Daily Archives: April 30, 2007

Is "The Body of Christ" a Metaphor?

Here I just want to pose a question that I’ve reflected on for a while. In many textbooks on ecclesiology, or constructive theological ecclesiologies it’s common to organize the material in a “trinitarian” way under the rubrics of three biblical “metaphors” for the Church, namely the church as the people of God, the body of Christ and the temple of the Holy Spirit.

Now, as a heuristic way of organizing a textbook, perhaps this has some merit, and at least some good intentions. However, I submit that this way of dicing up an ecclesiology is fundamentally flawed. I’ll leave aside for the moment the apparently modalistic mood it bestows simply by nominating three images for the church based on the three persons of the Trinity. What I find more troubling is the fact that such a heuristic presupposes that these three “metaphors” occupy the same semantic and theological universe of meaning. Why is it immediately apparent that “people of God” and “body of Christ” are in any way two members of the same semantic method of speaking about the church?
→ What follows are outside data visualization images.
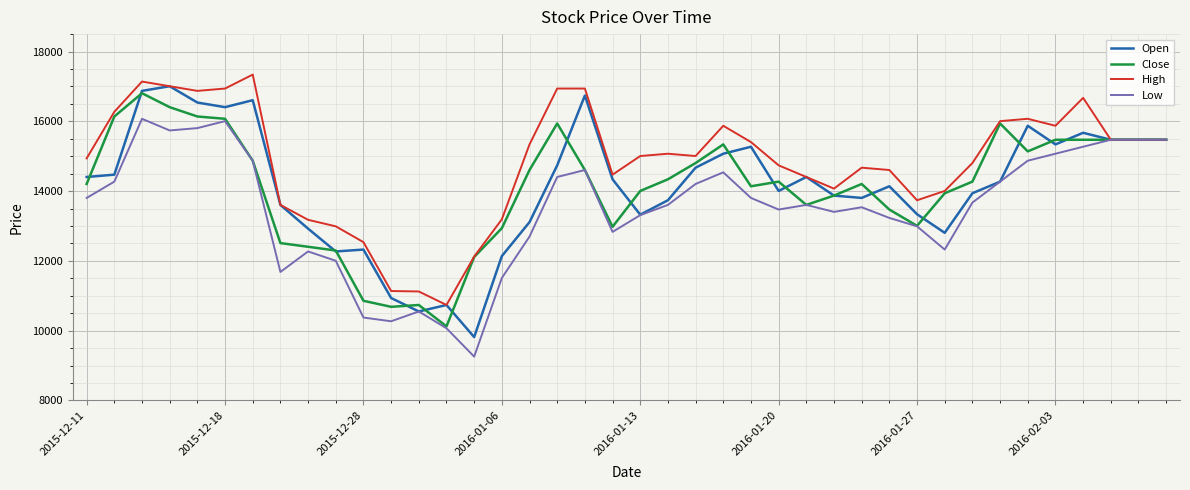

Which series has the largest total across all categories?

High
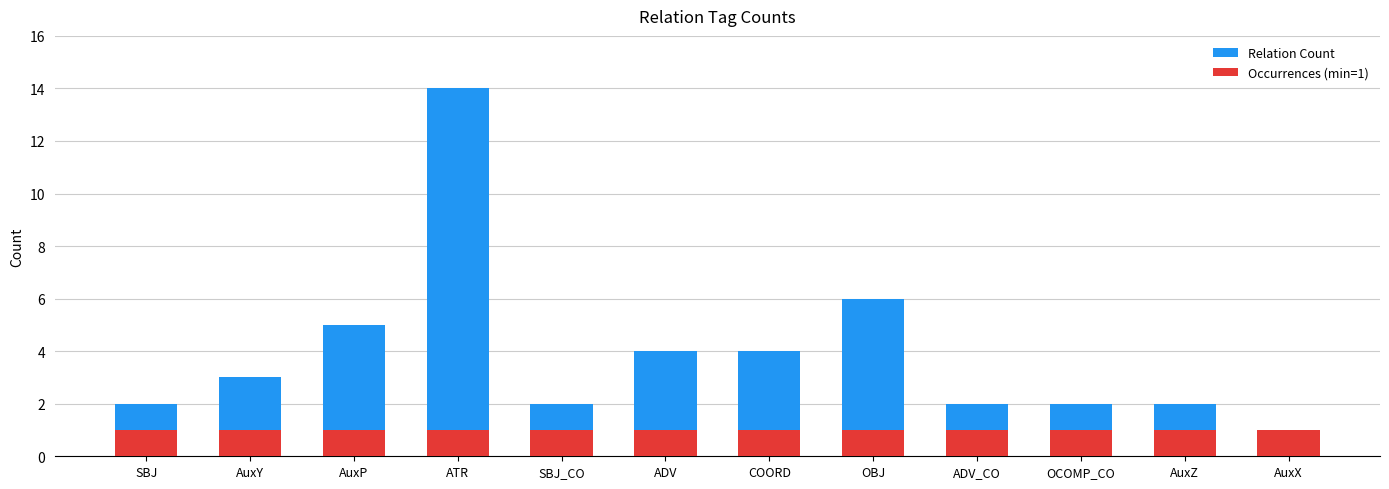

What is the spread (max minus min) of values at OCOMP_CO?

1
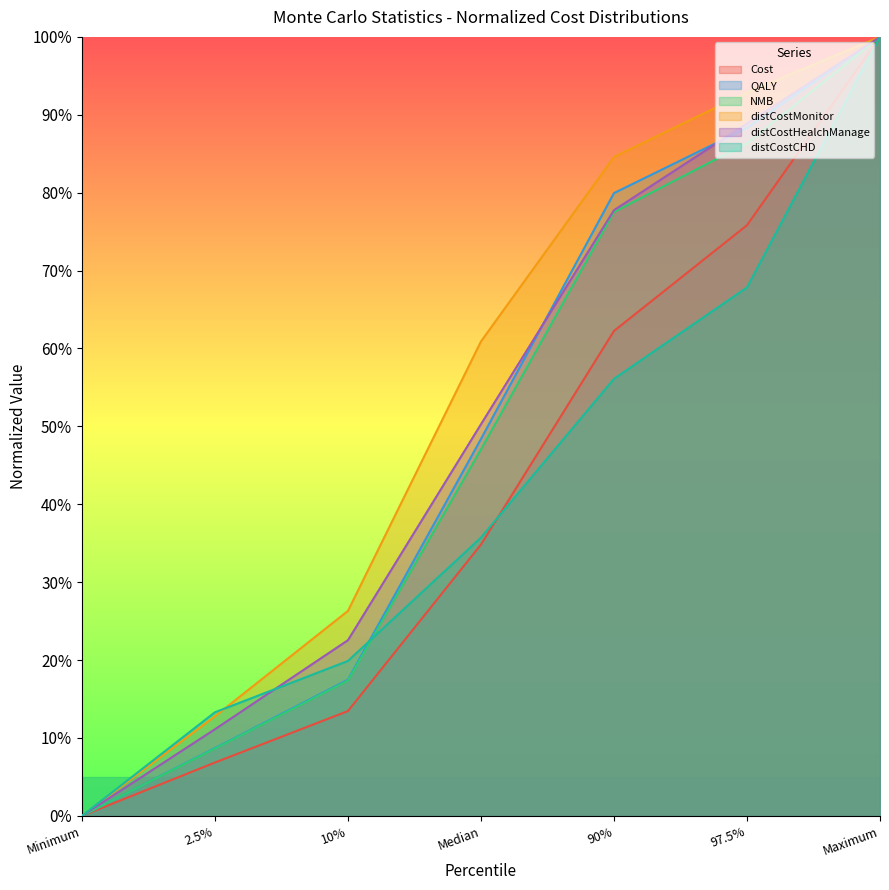

What is the sum of all distCostHealchManage values?

3.5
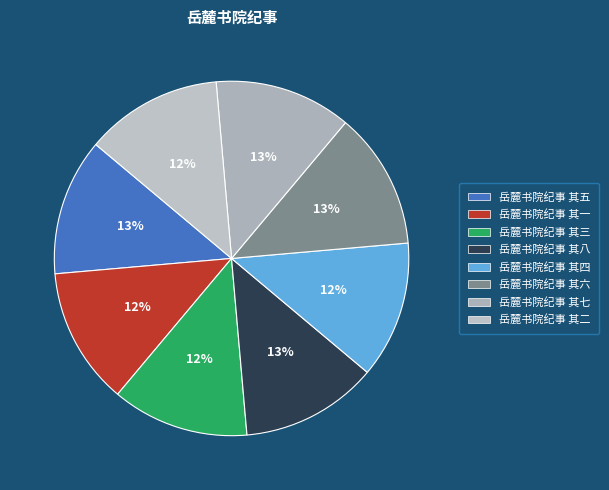

Is the sum of 岳麓书院纪事 其五 and 岳麓书院纪事 其四 greater than half?

No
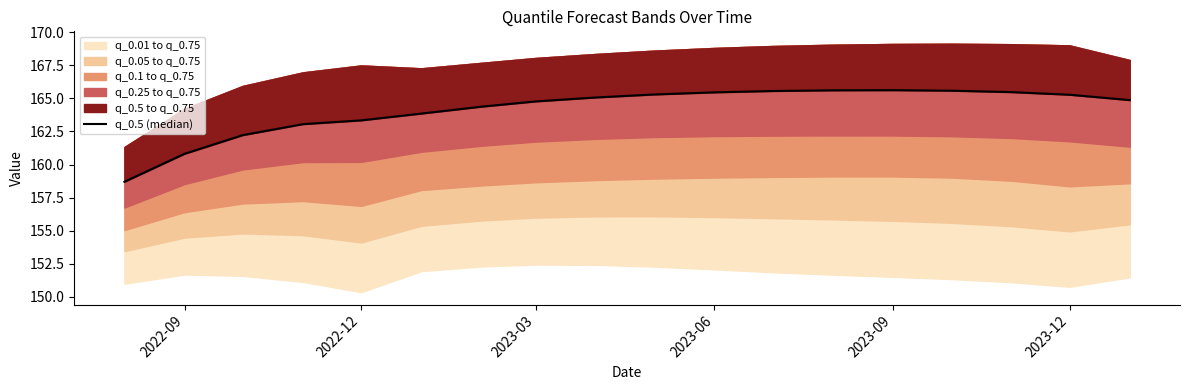

What is the value of the 11th point from the left?

165.5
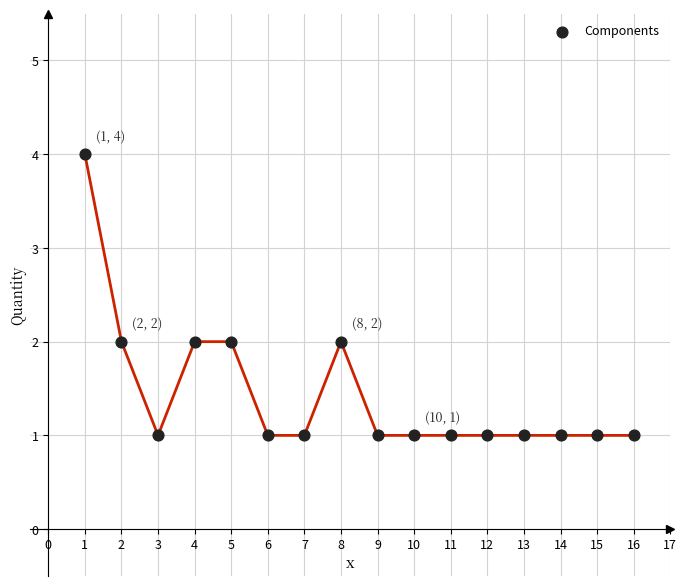

What is the range of X values (max minus min)?

15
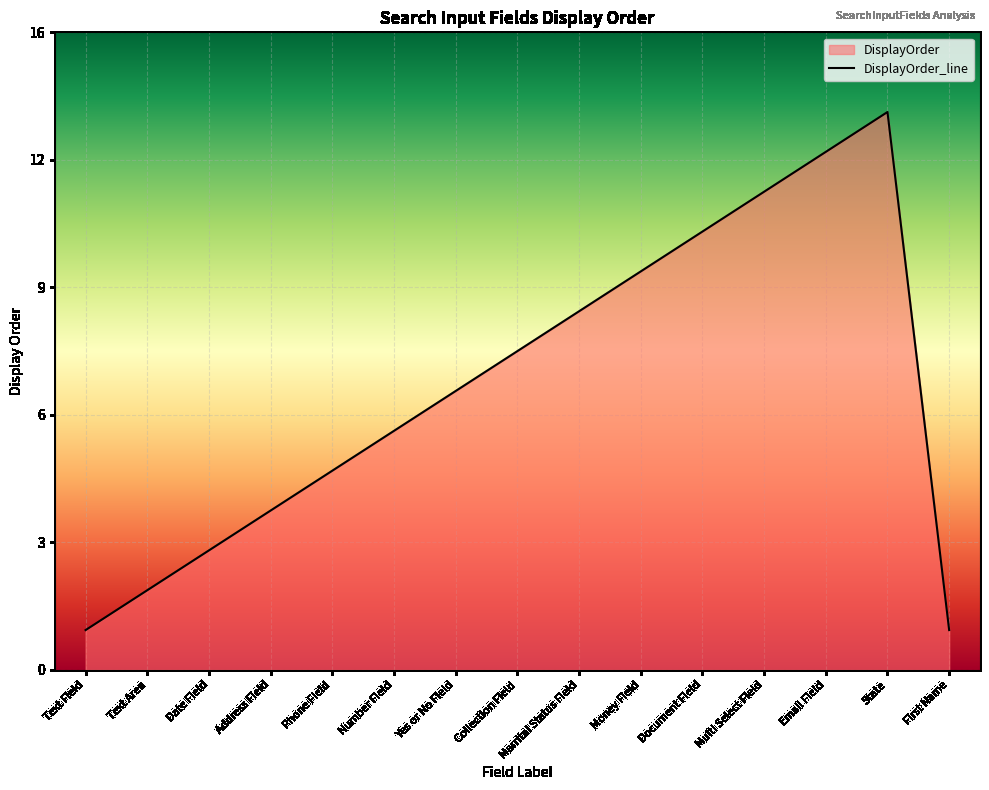

What is the ratio of the value at Text Field to the value at Number Field?

0.2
What I want to question in particular is the assumption that these three images of the church are “metaphors” as commonly conceived. Literarily speaking, a metaphor is an indirect comparison between unrelated subjects that typically uses “is ” to join the first subjects. In other words, a metaphor describes a particular subject by that which it is not. Now, surely the image of the church “the people of God” is anything but a metaphor. That comes as close to a empirical description as we’re likely to be able to produce. Similarly, “temple of the Holy Spirit” is not technically a metaphor because what that term communicates is precisely that the Holy Spirit is present, that he indwells – tabernacles in – the church-community. The Church is the place of the Spirit’s presence, and thus is literally, not metaphorically his temple.

Now, the question I really want to raise though, is in regard to the image of the church as “the body of Christ.” In Scripture, obviously this term is used for a variety of things, namely the physical human body of Jesus of Nazareth, the bread of the Eucharist, and the church-community itself. Now, the question I want to pose is simply whether or not this stream of biblical language is a metaphor or not. What does it mean to talk about the church as the “body” of Christ? Is there any real, organic, physical reality that is expressed by this image? Or is it simply a metaphor for something else? If so what is it?

What does it mean for us to call the church Christ’s body?